__Brief__:
Below are the entries; transcribe them exactly and drop every picture.

Start of Dataset entries

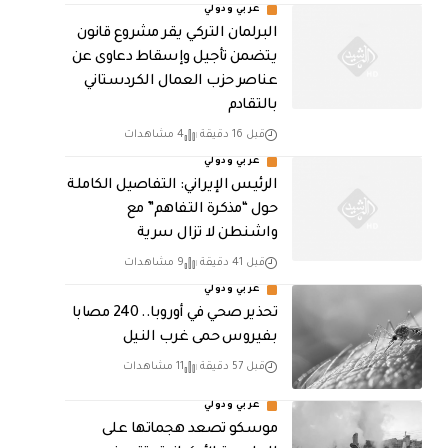
عربي ودولي
البرلمان التركي يقر مشروع قانون
يتضمن تأجيل وإسقاط دعاوى عن
عناصر حزب العمال الكردستاني
بالتقادم
قبل 16 دقيقة
4 مشاهدات
عربي ودولي
الرئيس الإيراني: التفاصيل الكاملة
حول “مذكرة التفاهم” مع
واشنطن لا تزال سرية
قبل 41 دقيقة
9 مشاهدات
عربي ودولي
تحذير صحي في أوروبا.. 240 مصابا
بفيروس حمى غرب النيل
قبل 57 دقيقة
11 مشاهدات
عربي ودولي
موسكو تصعد هجماتها على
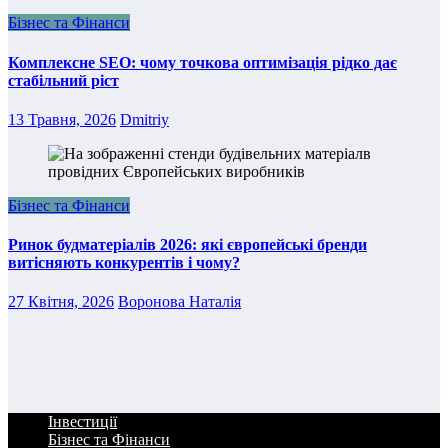
Бізнес та Фінанси
Комплексне SEO: чому точкова оптимізація рідко дає
стабільний ріст
13 Травня, 2026
Dmitriy
Бізнес та Фінанси
Ринок будматеріалів 2026: які європейські бренди
витісняють конкурентів і чому?
27 Квітня, 2026
Воронова Наталія
Інвестиції
Бізнес та Фінанси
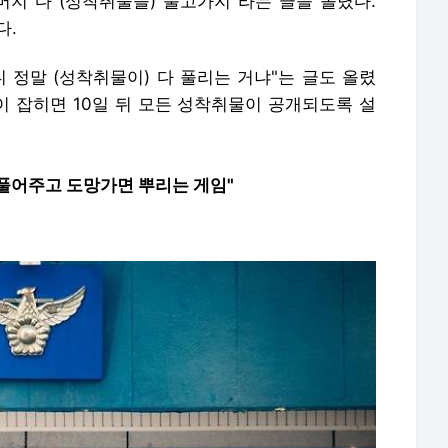
머지 다 (성착취물을) 풀고가지"라는 글을 올렸다.
다.
 정말 (성착취물이) 다 풀리는 거냐"는 글도 올렸
이 잡히면 10일 뒤 모든 성착취물이 공개되도록 설
 풀어주고 도망가면 뿌리는 게임"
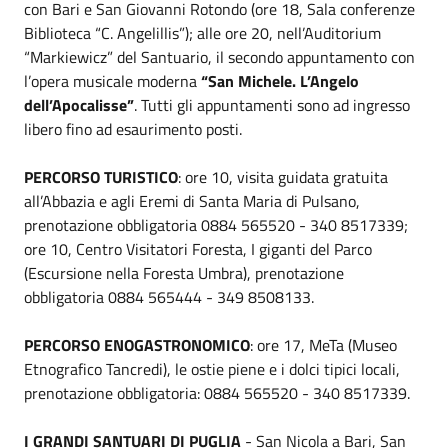
con Bari e San Giovanni Rotondo (ore 18, Sala conferenze
Biblioteca “C. Angelillis”); alle ore 20, nell’Auditorium
“Markiewicz” del Santuario, il secondo appuntamento con
l’opera musicale moderna
“San Michele. L’Angelo
dell’Apocalisse”
. Tutti gli appuntamenti sono ad ingresso
libero fino ad esaurimento posti.
PERCORSO TURISTICO
: ore 10, visita guidata gratuita
all’Abbazia e agli Eremi di Santa Maria di Pulsano,
prenotazione obbligatoria 0884 565520 - 340 8517339;
ore 10, Centro Visitatori Foresta, I giganti del Parco
(Escursione nella Foresta Umbra), prenotazione
obbligatoria 0884 565444 - 349 8508133.
PERCORSO ENOGASTRONOMICO
: ore 17, MeTa (Museo
Etnografico Tancredi), le ostie piene e i dolci tipici locali,
prenotazione obbligatoria: 0884 565520 - 340 8517339.
I GRANDI SANTUARI DI PUGLIA
- San Nicola a Bari, San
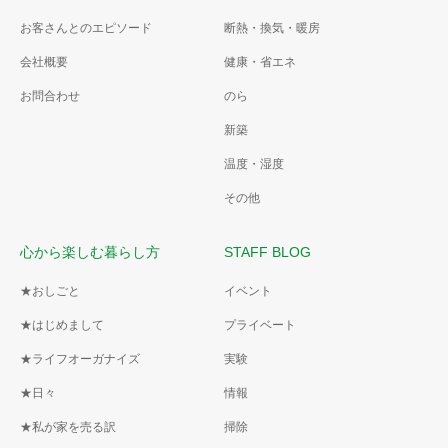
お客さんとのエピソード
断熱・換気・暖房
会社概要
健康・省エネ
お問合わせ
のら
新築
温度・湿度
その他
心から楽しむ暮らし方
STAFF BLOG
★おしごと
イベント
★はじめまして
プライベート
★ライフオーガナイズ
実験
★日々
情報
★私が家を売る訳
掃除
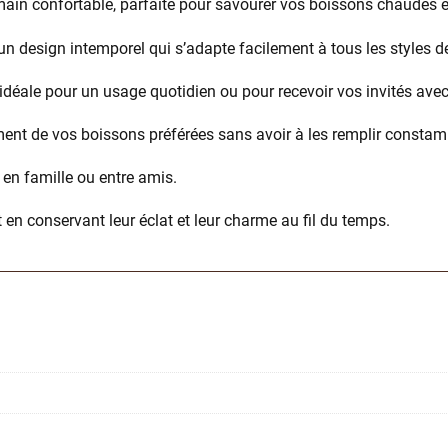
main confortable, parfaite pour savourer vos boissons chaudes e
 un design intemporel qui s’adapte facilement à tous les styles de
, idéale pour un usage quotidien ou pour recevoir vos invités ave
ment de vos boissons préférées sans avoir à les remplir consta
 en famille ou entre amis.
 en conservant leur éclat et leur charme au fil du temps.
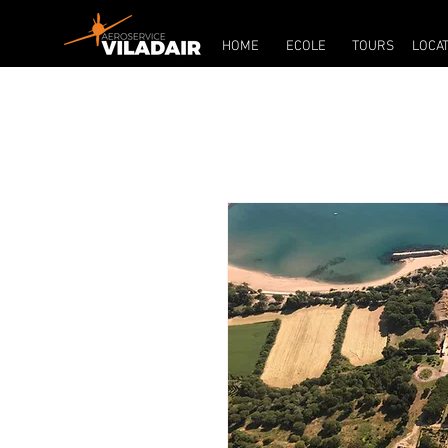
HOME
ECOLE
TOURS
LOCAT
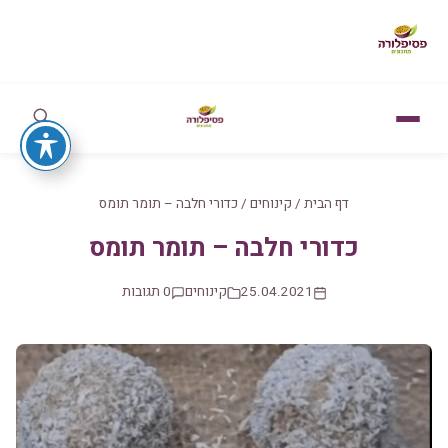
דף הבית
/
קינוחים
/
כדורי חלבה – תומר תומס
כדורי חלבה – תומר תומס
25.04.2021
קינוחים
0 תגובות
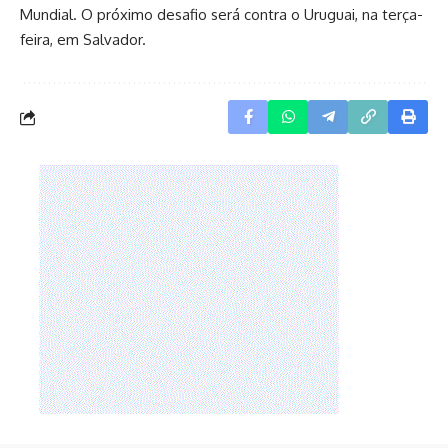
Mundial. O próximo desafio será contra o Uruguai, na terça-
feira, em Salvador.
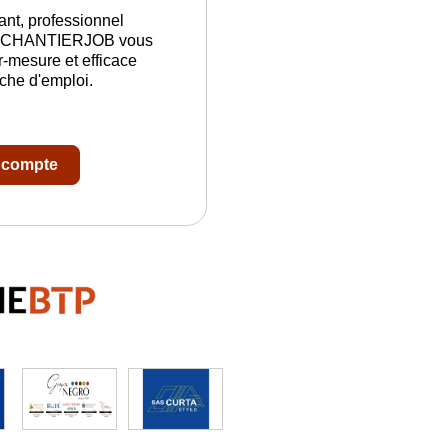
nt, professionnel
é, CHANTIERJOB vous
r-mesure et efficace
che d'emploi.
e compte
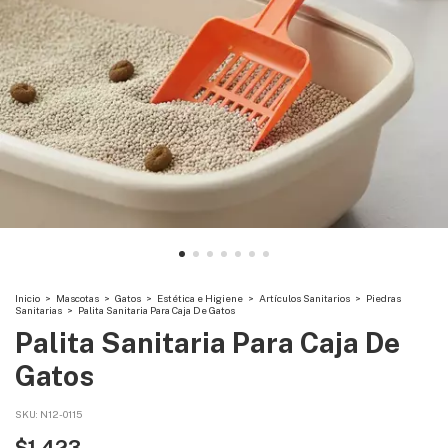
Inicio
>
Mascotas
>
Gatos
>
Estética e Higiene
>
Artículos Sanitarios
>
Piedras
Sanitarias
>
Palita Sanitaria Para Caja De Gatos
Palita Sanitaria Para Caja De
Gatos
SKU:
N12-0115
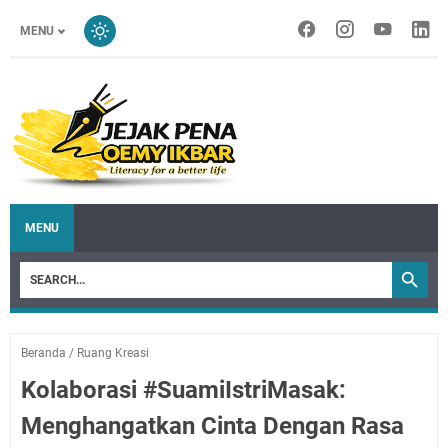
MENU
MENU
Beranda
/
Ruang Kreasi
Kolaborasi #SuamiIstriMasak:
Menghangatkan Cinta Dengan Rasa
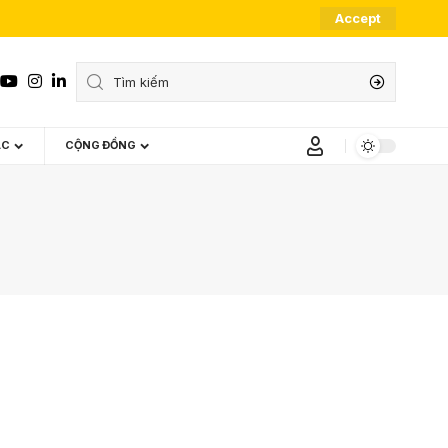
Accept
ÁC
CỘNG ĐỒNG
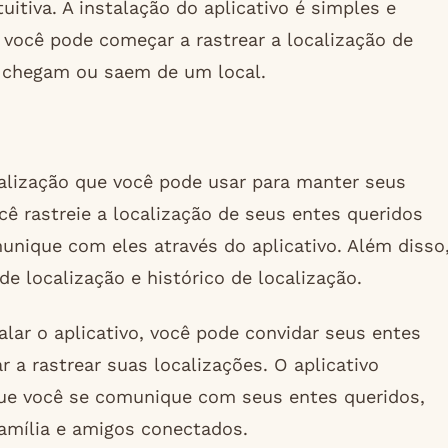
uitiva. A instalação do aplicativo é simples e
 você pode começar a rastrear a localização de
s chegam ou saem de um local.
calização que você pode usar para manter seus
cê rastreie a localização de seus entes queridos
nique com eles através do aplicativo. Além disso
e localização e histórico de localização.
talar o aplicativo, você pode convidar seus entes
 a rastrear suas localizações. O aplicativo
ue você se comunique com seus entes queridos,
amília e amigos conectados.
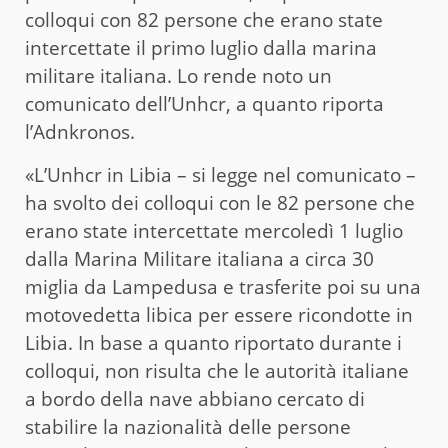
colloqui con 82 persone che erano state
intercettate il primo luglio dalla marina
militare italiana. Lo rende noto un
comunicato dell’Unhcr, a quanto riporta
l’Adnkronos.
«L’Unhcr in Libia – si legge nel comunicato –
ha svolto dei colloqui con le 82 persone che
erano state intercettate mercoledì 1 luglio
dalla Marina Militare italiana a circa 30
miglia da Lampedusa e trasferite poi su una
motovedetta libica per essere ricondotte in
Libia. In base a quanto riportato durante i
colloqui, non risulta che le autorità italiane
a bordo della nave abbiano cercato di
stabilire la nazionalità delle persone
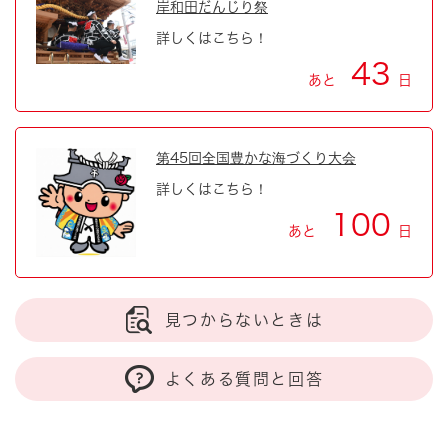
岸和田だんじり祭
詳しくはこちら！
43
あと
日
第45回全国豊かな海づくり大会
詳しくはこちら！
100
あと
日
見つからないときは
よくある質問と回答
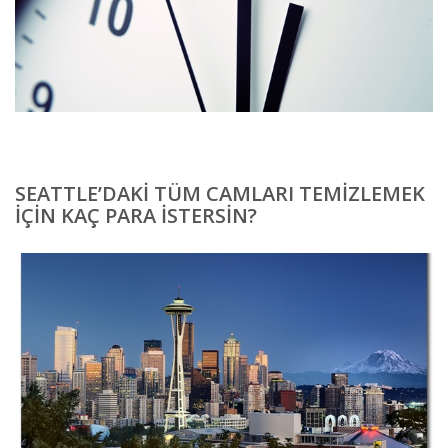
SEATTLE’DAKI TÜM CAMLARI TEMIZLEMEK
IÇIN KAÇ PARA ISTERSIN?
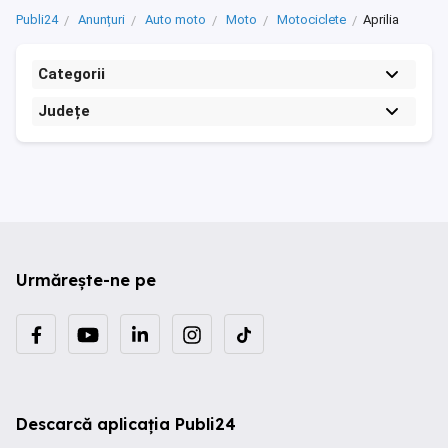
Publi24
Anunțuri
Auto moto
Moto
Motociclete
Aprilia
Categorii
Județe
Urmărește-ne pe
Descarcă aplicația Publi24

End of Dataset entries

__Your solution__:
عربي ودولي
البرلمان التركي يقر مشروع قانون
يتضمن تأجيل وإسقاط دعاوى عن
عناصر حزب العمال الكردستاني
بالتقادم
قبل 16 دقيقة
4 مشاهدات
عربي ودولي
الرئيس الإيراني: التفاصيل الكاملة
حول “مذكرة التفاهم” مع
واشنطن لا تزال سرية
قبل 41 دقيقة
9 مشاهدات
عربي ودولي
تحذير صحي في أوروبا.. 240 مصابا
بفيروس حمى غرب النيل
قبل 57 دقيقة
11 مشاهدات
عربي ودولي
موسكو تصعد هجماتها على
Бізнес та Фінанси
Комплексне SEO: чому точкова оптимізація рідко дає
стабільний ріст
13 Травня, 2026
Dmitriy
Бізнес та Фінанси
Ринок будматеріалів 2026: які європейські бренди
витісняють конкурентів і чому?
27 Квітня, 2026
Воронова Наталія
Інвестиції
Бізнес та Фінанси
머지 다 (성착취물을) 풀고가지"라는 글을 올렸다.
다.
 정말 (성착취물이) 다 풀리는 거냐"는 글도 올렸
이 잡히면 10일 뒤 모든 성착취물이 공개되도록 설
 풀어주고 도망가면 뿌리는 게임"
con Bari e San Giovanni Rotondo (ore 18, Sala conferenze
Biblioteca “C. Angelillis”); alle ore 20, nell’Auditorium
“Markiewicz” del Santuario, il secondo appuntamento con
l’opera musicale moderna
“San Michele. L’Angelo
dell’Apocalisse”
. Tutti gli appuntamenti sono ad ingresso
libero fino ad esaurimento posti.
PERCORSO TURISTICO
: ore 10, visita guidata gratuita
all’Abbazia e agli Eremi di Santa Maria di Pulsano,
prenotazione obbligatoria 0884 565520 - 340 8517339;
ore 10, Centro Visitatori Foresta, I giganti del Parco
(Escursione nella Foresta Umbra), prenotazione
obbligatoria 0884 565444 - 349 8508133.
PERCORSO ENOGASTRONOMICO
: ore 17, MeTa (Museo
Etnografico Tancredi), le ostie piene e i dolci tipici locali,
prenotazione obbligatoria: 0884 565520 - 340 8517339.
I GRANDI SANTUARI DI PUGLIA
- San Nicola a Bari, San
お客さんとのエピソード
断熱・換気・暖房
会社概要
健康・省エネ
お問合わせ
のら
新築
温度・湿度
その他
心から楽しむ暮らし方
STAFF BLOG
★おしごと
イベント
★はじめまして
プライベート
★ライフオーガナイズ
実験
★日々
情報
★私が家を売る訳
掃除
main confortable, parfaite pour savourer vos boissons chaudes e
 un design intemporel qui s’adapte facilement à tous les styles de
, idéale pour un usage quotidien ou pour recevoir vos invités ave
ment de vos boissons préférées sans avoir à les remplir consta
 en famille ou entre amis.
 en conservant leur éclat et leur charme au fil du temps.
HOME
ECOLE
TOURS
LOCAT
דף הבית
/
קינוחים
/
כדורי חלבה – תומר תומס
כדורי חלבה – תומר תומס
25.04.2021
קינוחים
0 תגובות
Mundial. O próximo desafio será contra o Uruguai, na terça-
feira, em Salvador.
nt, professionnel
é, CHANTIERJOB vous
r-mesure et efficace
che d'emploi.
e compte
Inicio
>
Mascotas
>
Gatos
>
Estética e Higiene
>
Artículos Sanitarios
>
Piedras
Sanitarias
>
Palita Sanitaria Para Caja De Gatos
Palita Sanitaria Para Caja De
Gatos
SKU:
N12-0115
MENU
MENU
Beranda
/
Ruang Kreasi
Kolaborasi #SuamiIstriMasak:
Menghangatkan Cinta Dengan Rasa
Accept
ÁC
CỘNG ĐỒNG
uitiva. A instalação do aplicativo é simples e
 você pode começar a rastrear a localização de
s chegam ou saem de um local.
calização que você pode usar para manter seus
cê rastreie a localização de seus entes queridos
nique com eles através do aplicativo. Além disso
e localização e histórico de localização.
talar o aplicativo, você pode convidar seus entes
 a rastrear suas localizações. O aplicativo
ue você se comunique com seus entes queridos,
amília e amigos conectados.
colloqui con 82 persone che erano state
intercettate il primo luglio dalla marina
militare italiana. Lo rende noto un
comunicato dell’Unhcr, a quanto riporta
l’Adnkronos.
«L’Unhcr in Libia – si legge nel comunicato –
ha svolto dei colloqui con le 82 persone che
erano state intercettate mercoledì 1 luglio
dalla Marina Militare italiana a circa 30
miglia da Lampedusa e trasferite poi su una
motovedetta libica per essere ricondotte in
Libia. In base a quanto riportato durante i
colloqui, non risulta che le autorità italiane
a bordo della nave abbiano cercato di
stabilire la nazionalità delle persone
岸和田だんじり祭
詳しくはこちら！
43
あと
日
第45回全国豊かな海づくり大会
詳しくはこちら！
100
あと
日
見つからないときは
よくある質問と回答
SEATTLE’DAKI TÜM CAMLARI TEMIZLEMEK
IÇIN KAÇ PARA ISTERSIN?
Publi24
Anunțuri
Auto moto
Moto
Motociclete
Aprilia
Categorii
Județe
Urmărește-ne pe
Descarcă aplicația Publi24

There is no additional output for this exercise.